(Saved entries)
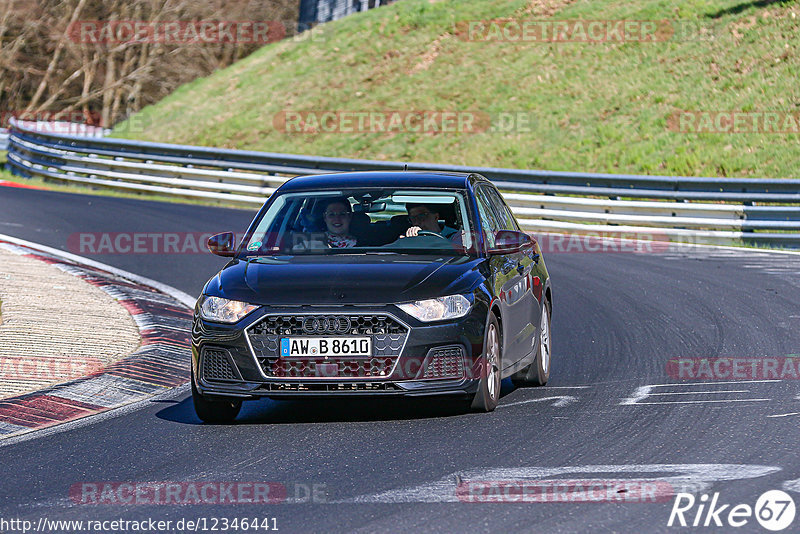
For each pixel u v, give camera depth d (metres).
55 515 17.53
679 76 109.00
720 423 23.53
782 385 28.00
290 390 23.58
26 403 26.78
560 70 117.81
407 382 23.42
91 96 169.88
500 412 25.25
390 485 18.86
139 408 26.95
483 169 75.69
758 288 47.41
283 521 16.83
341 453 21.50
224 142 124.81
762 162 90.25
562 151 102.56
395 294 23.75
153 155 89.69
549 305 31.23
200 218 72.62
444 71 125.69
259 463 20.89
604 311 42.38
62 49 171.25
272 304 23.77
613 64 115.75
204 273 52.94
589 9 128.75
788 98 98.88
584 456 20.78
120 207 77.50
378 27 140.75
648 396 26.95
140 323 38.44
--
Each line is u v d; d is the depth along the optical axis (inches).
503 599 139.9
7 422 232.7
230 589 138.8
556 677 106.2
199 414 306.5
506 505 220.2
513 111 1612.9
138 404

What needs to be done |
Going through the data above, count the lines where the string "depth" appears, and answer with only that number.

Task solution |
2